Just be careful not to retweet things too often, or you’ll be taken with a pinch of salt. Also, think about your other followers – do they really want to read what you’re about to retweet? If not, don’t hit the button! A reply to someone alone can be just as powerful.

Email list = prospect

Your follower only becomes a prospect when you have their permission to stay in touch with them regularly, and their email address by which to do so. One great way to get a large amount of relevant contact details in one go is to create a freebie. It could be an eBook going over some key industry problems, or even a link to some free useful software. The greater the value attached to the freebie, the better your success rates will be.

A word of caution: once they are on your email list, don’t bombard them with generic, ‘salesy’ messages or all of your hard work will be ruined. Instead, continue to deliver value by giving out small, valuable nuggets of information that might help them, but that leave them wanting more. You can occasionally promote special offers and low prices, but the whole idea is to get your prospect to decide that they want to buy from you over time, rather than trying to force them to buy then and there. The moment they make that decision, they move to your list of customers, and your continued insights and customer service keep them there.
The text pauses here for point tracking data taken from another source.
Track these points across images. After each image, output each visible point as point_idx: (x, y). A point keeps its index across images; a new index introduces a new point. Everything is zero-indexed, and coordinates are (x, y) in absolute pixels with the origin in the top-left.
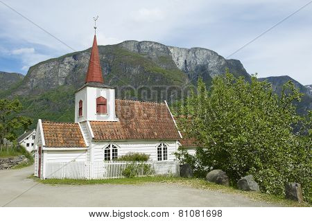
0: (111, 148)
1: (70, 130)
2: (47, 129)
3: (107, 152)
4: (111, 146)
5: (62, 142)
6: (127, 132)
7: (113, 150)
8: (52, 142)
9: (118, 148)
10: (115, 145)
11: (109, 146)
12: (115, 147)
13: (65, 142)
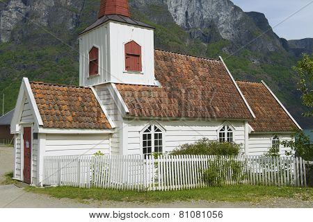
0: (153, 132)
1: (80, 99)
2: (40, 96)
3: (146, 137)
4: (153, 128)
5: (70, 118)
6: (175, 104)
7: (156, 135)
8: (54, 119)
9: (163, 132)
10: (158, 127)
11: (150, 128)
12: (158, 130)
13: (76, 119)
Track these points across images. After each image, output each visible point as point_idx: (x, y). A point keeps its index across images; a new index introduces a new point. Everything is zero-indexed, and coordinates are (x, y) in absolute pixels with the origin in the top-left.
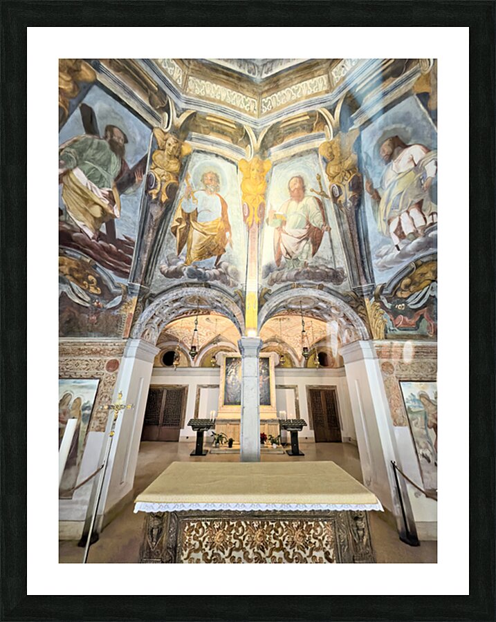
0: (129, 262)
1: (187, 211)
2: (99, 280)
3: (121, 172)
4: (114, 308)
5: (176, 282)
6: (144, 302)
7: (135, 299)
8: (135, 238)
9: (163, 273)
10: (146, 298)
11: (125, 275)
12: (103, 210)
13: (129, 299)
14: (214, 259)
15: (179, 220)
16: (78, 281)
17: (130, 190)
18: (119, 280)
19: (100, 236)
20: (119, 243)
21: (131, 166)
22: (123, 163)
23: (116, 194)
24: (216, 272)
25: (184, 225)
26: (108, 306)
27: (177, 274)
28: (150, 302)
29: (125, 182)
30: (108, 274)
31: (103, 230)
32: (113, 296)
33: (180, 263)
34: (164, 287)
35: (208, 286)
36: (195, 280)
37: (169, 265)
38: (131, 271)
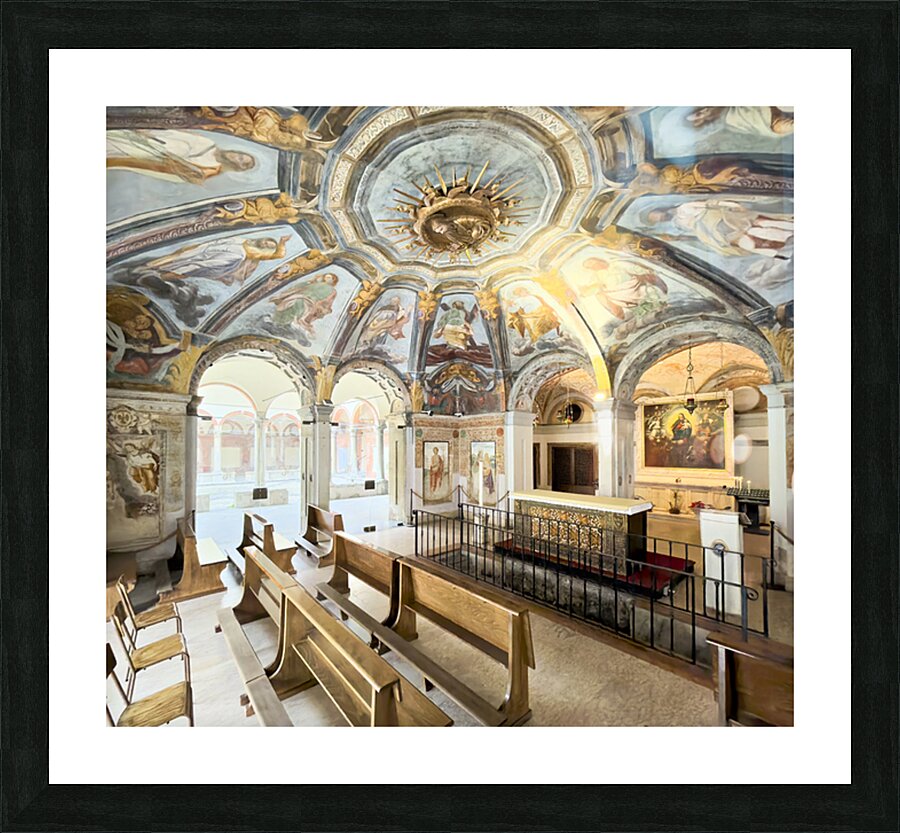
0: (490, 357)
1: (514, 311)
2: (477, 372)
3: (467, 315)
4: (491, 390)
5: (531, 356)
6: (510, 379)
7: (502, 381)
8: (487, 342)
9: (516, 355)
10: (510, 378)
11: (491, 366)
12: (465, 335)
13: (498, 381)
14: (555, 330)
15: (512, 319)
16: (466, 376)
17: (474, 320)
18: (488, 370)
19: (468, 348)
20: (479, 348)
21: (470, 311)
22: (465, 311)
23: (468, 325)
24: (562, 339)
25: (517, 319)
26: (488, 389)
27: (529, 350)
28: (516, 379)
29: (470, 318)
30: (479, 368)
31: (468, 344)
32: (488, 382)
33: (528, 342)
34: (522, 364)
35: (562, 351)
36: (547, 350)
37: (519, 347)
38: (493, 362)
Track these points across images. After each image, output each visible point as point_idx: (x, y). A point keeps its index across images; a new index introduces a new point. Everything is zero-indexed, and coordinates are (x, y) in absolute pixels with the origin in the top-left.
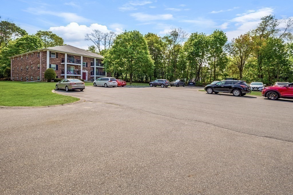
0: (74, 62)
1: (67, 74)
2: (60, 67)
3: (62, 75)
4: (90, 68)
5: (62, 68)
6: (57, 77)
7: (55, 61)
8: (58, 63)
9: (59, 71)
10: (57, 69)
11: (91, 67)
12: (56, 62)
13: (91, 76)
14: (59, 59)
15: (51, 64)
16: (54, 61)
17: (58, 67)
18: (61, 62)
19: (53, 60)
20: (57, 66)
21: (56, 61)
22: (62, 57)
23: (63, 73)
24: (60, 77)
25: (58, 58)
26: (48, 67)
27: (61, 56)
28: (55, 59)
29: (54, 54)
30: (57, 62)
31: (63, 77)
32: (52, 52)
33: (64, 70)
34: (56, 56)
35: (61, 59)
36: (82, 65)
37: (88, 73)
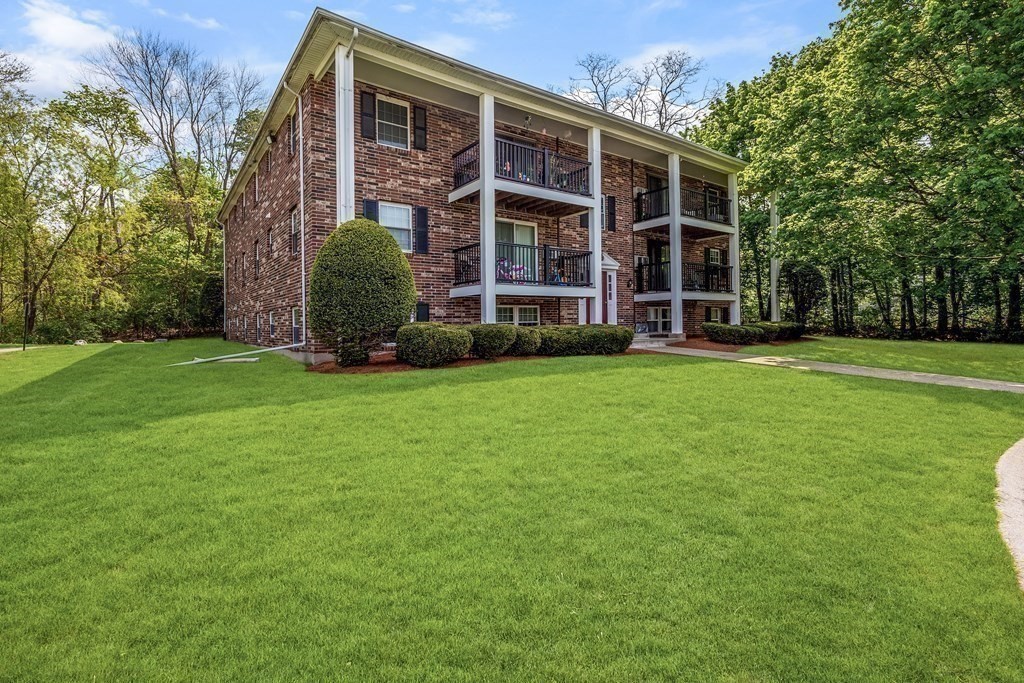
0: (542, 181)
1: (500, 279)
2: (442, 228)
3: (455, 292)
4: (628, 238)
5: (457, 239)
6: (423, 312)
7: (405, 172)
8: (426, 191)
9: (438, 263)
10: (422, 244)
11: (637, 227)
12: (416, 185)
13: (638, 298)
14: (436, 160)
15: (380, 203)
16: (395, 176)
17: (431, 223)
18: (447, 183)
19: (394, 165)
20: (421, 216)
21: (416, 173)
22: (454, 140)
23: (466, 272)
24: (442, 312)
25: (424, 149)
26: (346, 213)
27: (446, 132)
28: (404, 155)
29: (398, 114)
30: (422, 181)
31: (461, 311)
32: (379, 97)
33: (475, 246)
34: (415, 128)
35: (445, 155)
36: (595, 203)
37: (619, 274)
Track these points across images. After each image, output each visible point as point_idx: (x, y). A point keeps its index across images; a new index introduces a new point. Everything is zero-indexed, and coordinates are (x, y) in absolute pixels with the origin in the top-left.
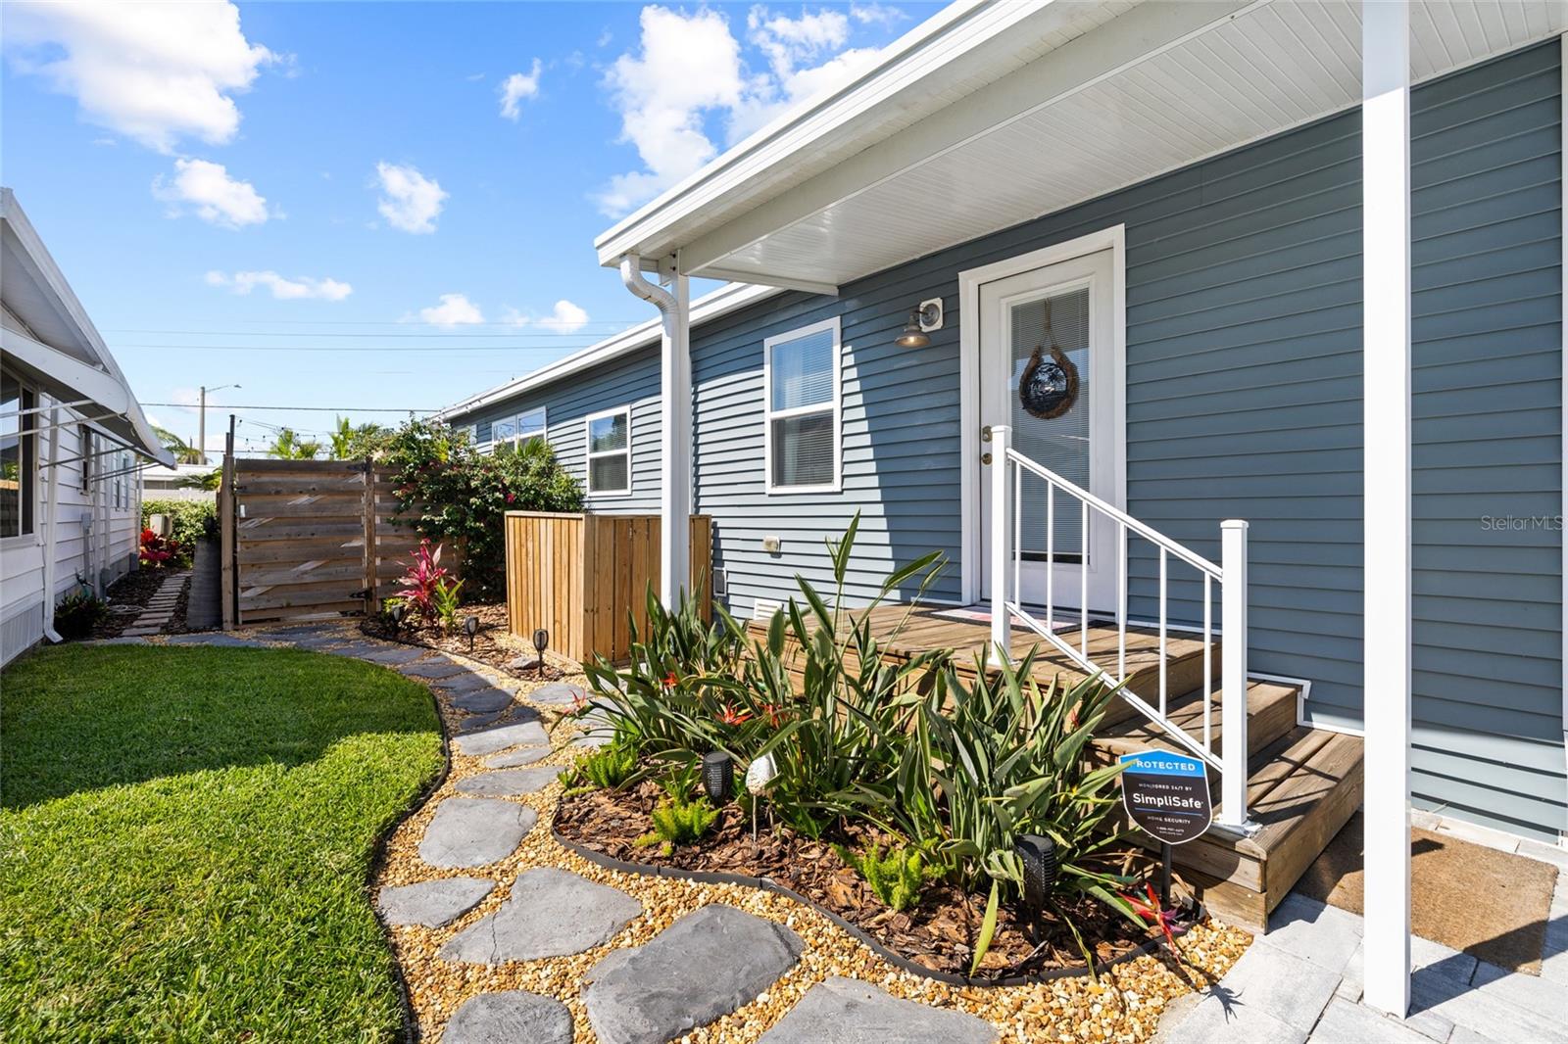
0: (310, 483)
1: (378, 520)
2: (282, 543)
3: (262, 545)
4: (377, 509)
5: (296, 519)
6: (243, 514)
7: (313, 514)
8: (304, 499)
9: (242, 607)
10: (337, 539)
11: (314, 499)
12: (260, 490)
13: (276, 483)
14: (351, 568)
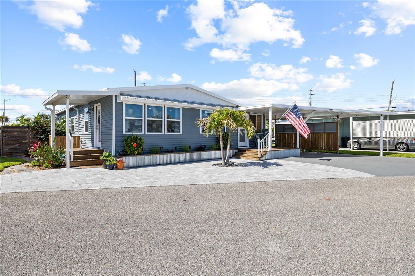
0: (17, 130)
1: (31, 137)
2: (12, 141)
3: (8, 141)
4: (30, 135)
5: (14, 137)
6: (4, 136)
7: (17, 136)
8: (16, 133)
9: (4, 152)
10: (22, 140)
11: (18, 133)
12: (7, 132)
13: (10, 130)
14: (25, 146)
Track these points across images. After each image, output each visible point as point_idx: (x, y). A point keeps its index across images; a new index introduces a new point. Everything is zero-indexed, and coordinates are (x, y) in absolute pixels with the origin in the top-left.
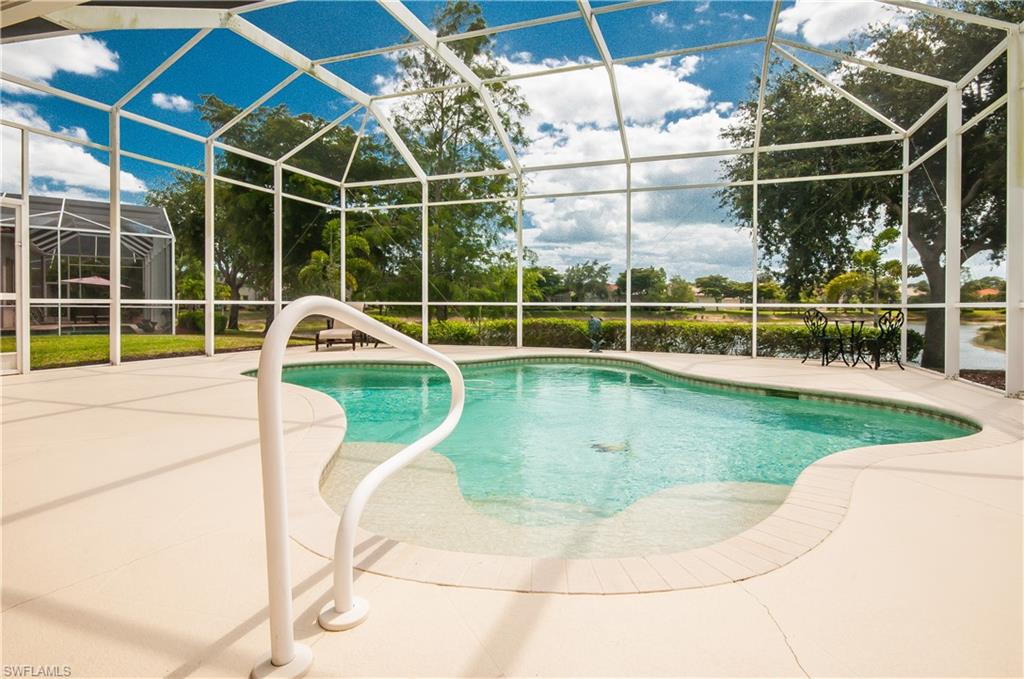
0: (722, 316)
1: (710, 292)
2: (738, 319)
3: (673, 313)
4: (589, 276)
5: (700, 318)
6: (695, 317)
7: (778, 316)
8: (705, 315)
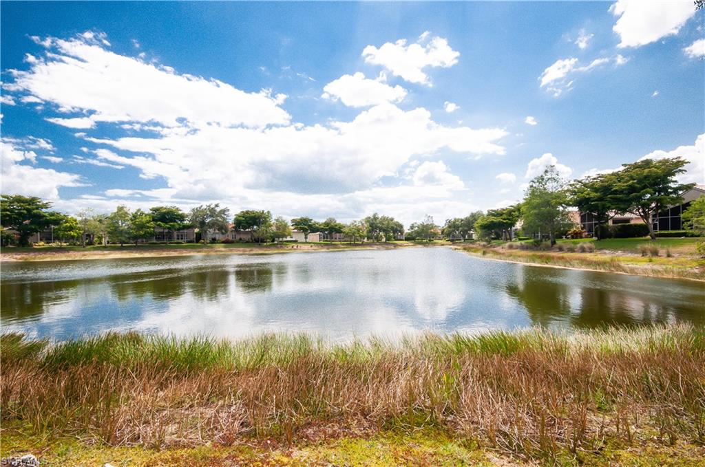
0: (310, 245)
1: (301, 228)
2: (320, 247)
3: (277, 244)
4: (211, 216)
5: (295, 247)
6: (292, 247)
7: (343, 244)
8: (299, 245)
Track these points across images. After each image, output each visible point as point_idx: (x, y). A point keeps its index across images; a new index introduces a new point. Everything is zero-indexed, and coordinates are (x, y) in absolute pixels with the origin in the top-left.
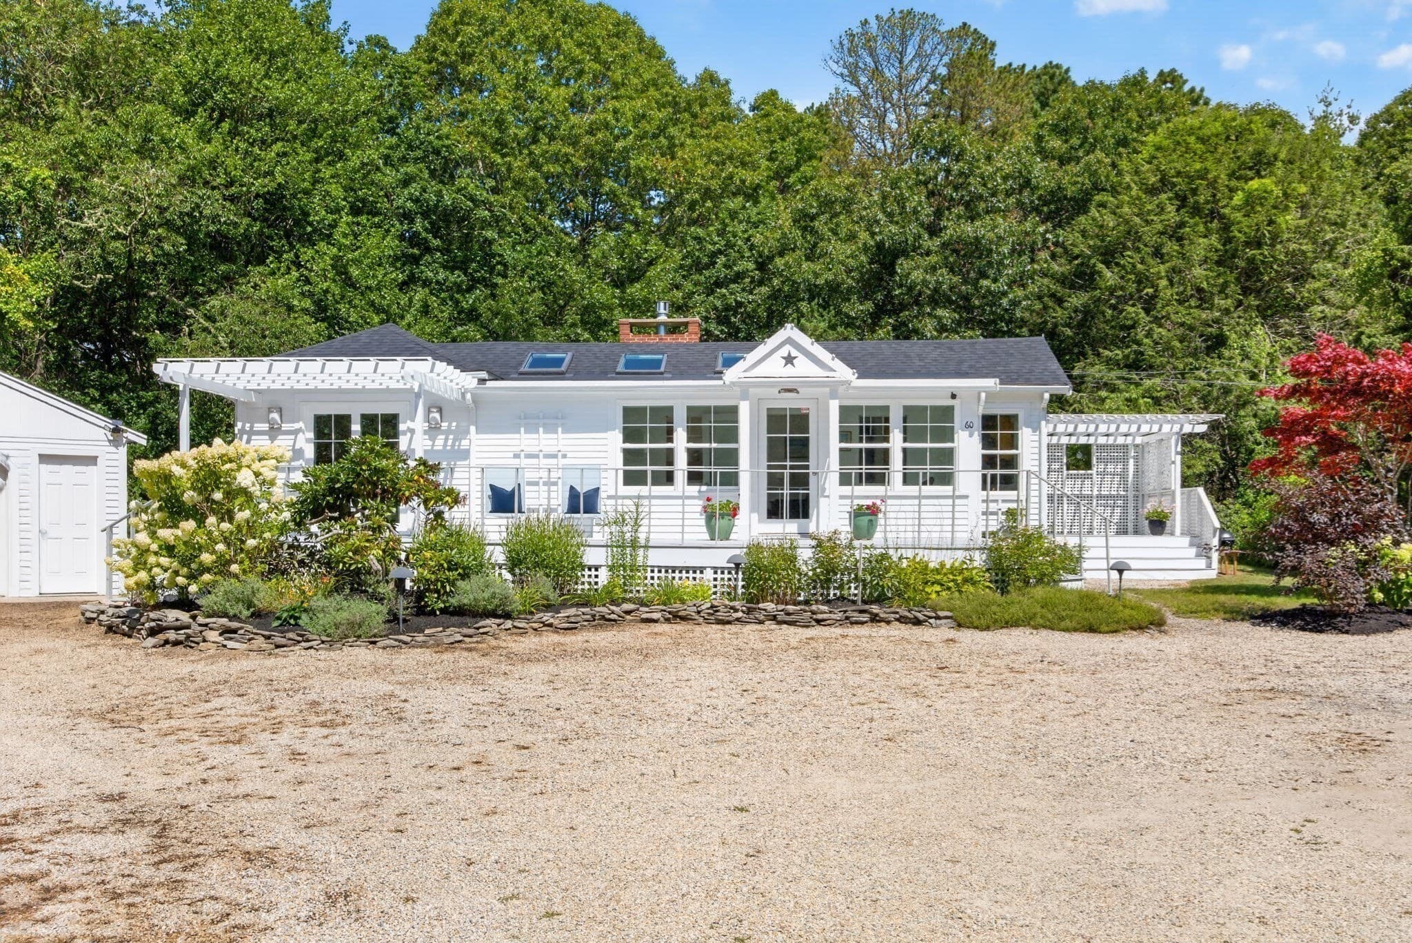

Use the right tool for the job

Don’t forget to move the connection on from Twitter to LinkedIn – it’s important to keep up-to-date with the goings on in their business life in order to know when you’ll be able to help them. Twitter is a greater way to gauge the type of person they are and make first contact, with LinkedIn the perfect platform upon which to move the relationship on once you’ve already spoken a few times.

To improve the quality of your leads, you can nurture them one-by-one through your social channels. This of course takes time, but by building relationships with the right people, you’ll have a far higher rate of success than with your usual prospects and clients. After all, decision makers receive hundreds of emails a day, but not so many replies to their tweets. Spark up that conversation, ask for their LinkedIn and, before you know it, you’ll be able to tell the gatekeeper that they’re expecting your call.

If they feel like they know and trust you on some sort of personal level, you’ll be the first person they come to if they need your services on a business level, too. They’ll also be highly likely to recommend you to friends and clients, which is priceless in the sales world.